Beranda Sosialisasi Amnesty Internasional Indonesia Kritik pemilihan 2 Hakim ad hoc Kasus Paniai dinilai...

Amnesty Internasional Indonesia Kritik pemilihan 2 Hakim ad hoc Kasus Paniai dinilai bermasalah

Usman Hadid // Amnesty Internasional Indonesia Kritik pemilihan 2 Hakim ad hoc Kasus Paniai dinilai bermasalah // Doc. Antar Foto/Sumber

Jakarta, MH – Amnesty International Indonesia mengkritik pemilihan hakim ad hoc untuk Pengadilan HAM Kasus Paniai yang digelar oleh Mahkamah Agung pada 25 Juli 2022. Menurut Direktur Eksekutif Amnesty International Indonesia Usman Hamid, dari delapan orang yang lolos, ada dua hakim dinilai bermasalah.

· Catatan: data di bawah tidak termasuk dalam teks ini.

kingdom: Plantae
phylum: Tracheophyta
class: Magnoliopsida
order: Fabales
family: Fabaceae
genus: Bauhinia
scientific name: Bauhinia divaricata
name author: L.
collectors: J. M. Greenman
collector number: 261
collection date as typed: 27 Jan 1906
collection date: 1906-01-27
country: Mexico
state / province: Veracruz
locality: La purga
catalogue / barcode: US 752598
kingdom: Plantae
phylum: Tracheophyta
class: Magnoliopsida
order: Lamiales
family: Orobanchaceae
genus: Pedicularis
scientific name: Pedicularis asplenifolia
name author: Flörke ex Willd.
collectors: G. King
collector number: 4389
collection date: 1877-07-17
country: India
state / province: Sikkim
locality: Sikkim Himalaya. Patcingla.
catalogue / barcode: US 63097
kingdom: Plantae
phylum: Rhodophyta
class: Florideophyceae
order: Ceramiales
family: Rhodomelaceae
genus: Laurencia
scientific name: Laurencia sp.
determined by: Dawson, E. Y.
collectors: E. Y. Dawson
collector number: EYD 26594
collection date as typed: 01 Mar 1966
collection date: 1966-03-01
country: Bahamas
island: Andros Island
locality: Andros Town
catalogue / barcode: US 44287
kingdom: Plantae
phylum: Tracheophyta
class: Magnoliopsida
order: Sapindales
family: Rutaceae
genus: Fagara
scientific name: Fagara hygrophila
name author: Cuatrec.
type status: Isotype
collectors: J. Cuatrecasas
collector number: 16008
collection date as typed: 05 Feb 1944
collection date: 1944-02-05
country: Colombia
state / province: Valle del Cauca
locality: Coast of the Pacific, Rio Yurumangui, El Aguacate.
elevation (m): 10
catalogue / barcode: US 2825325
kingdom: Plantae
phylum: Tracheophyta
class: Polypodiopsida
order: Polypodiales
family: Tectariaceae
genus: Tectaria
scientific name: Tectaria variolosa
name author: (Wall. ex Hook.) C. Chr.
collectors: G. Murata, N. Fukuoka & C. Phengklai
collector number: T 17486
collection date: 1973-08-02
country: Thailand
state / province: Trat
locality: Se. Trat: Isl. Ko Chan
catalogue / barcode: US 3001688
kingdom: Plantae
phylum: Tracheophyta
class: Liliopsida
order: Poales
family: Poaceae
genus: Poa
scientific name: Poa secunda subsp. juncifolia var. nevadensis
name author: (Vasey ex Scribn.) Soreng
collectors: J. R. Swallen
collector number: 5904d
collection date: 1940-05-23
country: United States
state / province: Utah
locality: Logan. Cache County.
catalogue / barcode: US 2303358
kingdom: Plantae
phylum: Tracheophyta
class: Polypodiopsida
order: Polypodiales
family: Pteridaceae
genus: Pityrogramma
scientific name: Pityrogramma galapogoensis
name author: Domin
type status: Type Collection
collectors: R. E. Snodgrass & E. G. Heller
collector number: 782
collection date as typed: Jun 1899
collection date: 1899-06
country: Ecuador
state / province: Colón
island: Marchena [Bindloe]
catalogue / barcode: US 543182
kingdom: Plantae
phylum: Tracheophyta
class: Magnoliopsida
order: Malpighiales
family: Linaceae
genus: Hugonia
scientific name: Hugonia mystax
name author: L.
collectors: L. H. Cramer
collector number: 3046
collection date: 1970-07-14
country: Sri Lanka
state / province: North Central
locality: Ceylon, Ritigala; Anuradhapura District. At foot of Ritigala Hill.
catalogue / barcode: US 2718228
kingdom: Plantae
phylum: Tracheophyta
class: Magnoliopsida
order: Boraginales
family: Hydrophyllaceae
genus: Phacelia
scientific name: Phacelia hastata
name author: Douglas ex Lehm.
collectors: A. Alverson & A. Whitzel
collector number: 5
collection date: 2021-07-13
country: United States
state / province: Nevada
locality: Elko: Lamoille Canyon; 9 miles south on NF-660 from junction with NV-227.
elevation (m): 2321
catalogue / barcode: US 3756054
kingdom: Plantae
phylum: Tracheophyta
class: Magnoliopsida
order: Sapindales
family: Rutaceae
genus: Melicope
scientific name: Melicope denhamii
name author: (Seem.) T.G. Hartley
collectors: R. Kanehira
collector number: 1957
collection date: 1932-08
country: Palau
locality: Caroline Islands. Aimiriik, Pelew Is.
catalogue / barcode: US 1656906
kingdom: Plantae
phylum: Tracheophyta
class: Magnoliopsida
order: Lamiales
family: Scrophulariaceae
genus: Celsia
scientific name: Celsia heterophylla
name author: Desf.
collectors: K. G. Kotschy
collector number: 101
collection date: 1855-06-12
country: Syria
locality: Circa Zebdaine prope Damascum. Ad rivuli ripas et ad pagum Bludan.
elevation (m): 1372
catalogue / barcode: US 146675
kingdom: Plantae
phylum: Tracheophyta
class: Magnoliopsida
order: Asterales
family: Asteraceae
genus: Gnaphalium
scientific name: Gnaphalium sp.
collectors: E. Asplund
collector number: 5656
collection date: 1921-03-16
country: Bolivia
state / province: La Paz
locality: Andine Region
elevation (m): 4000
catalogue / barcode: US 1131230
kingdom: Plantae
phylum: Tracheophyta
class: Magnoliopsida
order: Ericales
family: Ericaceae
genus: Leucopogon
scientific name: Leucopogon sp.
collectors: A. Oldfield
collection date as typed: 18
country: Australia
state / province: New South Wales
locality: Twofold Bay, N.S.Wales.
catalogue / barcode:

“Kami menyayangkan adanya hakim ad hoc terpilih yang memiliki latar belakang yang sarat dengan konflik kepentingan,” ujar Usman, Rabu, 27 Juli 2022.

Usman menjelaskan, salah satu hakim terpilih memiliki latar belakang sebagai instruktur di institusi TNI. Sementara satu lagi memiliki hubungan keluarga dekat dengan seorang jaksa.

“Selain itu, baru ada delapan hakim yang terseleksi, sedangkan sebelumnya Ketua Panitia Seleksi Andi Samsan Nganro menyatakan bahwa ada 12 hakim yang akan direkrut,” ujar Usman.

Usman mendesak agar Mahkamah Agung memastikan seleksi empat hakim lainnya dilakukan secara transparan dan calon-calon yang dipilih memilki kompeten, independen, serta tidak memiliki potensi konflik kepentingan.

Adapun para hakim ad hoc ini bakal ditugaskan Mahkamah Agung di Pengadilan HAM Tingkat Pertama dan Pengadilan HAM Tingkat Banding untuk kasus pelanggaran HAM berat yang terjadi di Paniai, Papua pada 2014.

Berdasarkan investigasi Komnas HAM, tragedi penyerangan di Paniai dilakukan oleh prajurit TNI terhadap warga sipil. Ada empat orang meninggal dunia akibat luka tembak dan tusukan, sementara 21 orang harus dirawat di rumah sakit.

Merujuk pada Undang-Undang Nomor 26 tahun 2000 tentang Pengadilan HAM, disebutkan pelanggaran berat HAM terdiri dari kejahatan terhadap kemanusiaan dan genosida. Dalam undang-undang tersebut, Komnas HAM dapat menyelidiki suatu kejadian yang diduga sebagai pelanggaran HAM berat, dan bila menemukan bukti yang memadai bahwa pelanggaran HAM berat telah terjadi, dapat melimpahkan hasil penyelidikannya ke Jaksa Agung. Jaksa Agung dalam undang-undang tersebut kemudian berwenang untuk menyidik kasus dan menuntut mereka yang bertanggung jawab untuk diadili di Pengadilan Hak Asasi Manusia.

Dalam undang-undang tersebut juga dijelaskan bahwa pemeriksaan perkara pelanggaran HAM berat dilakukan oleh majelis hakim Pengadilan HAM, yang di antaranya terdapat unsur hakim ad hoc. Hakim ad hoc diangkat dan diberhentikan oleh presiden atas usul ketua Mahkamah Agung dan berjumlah sekurang-kurangnya 12 orang.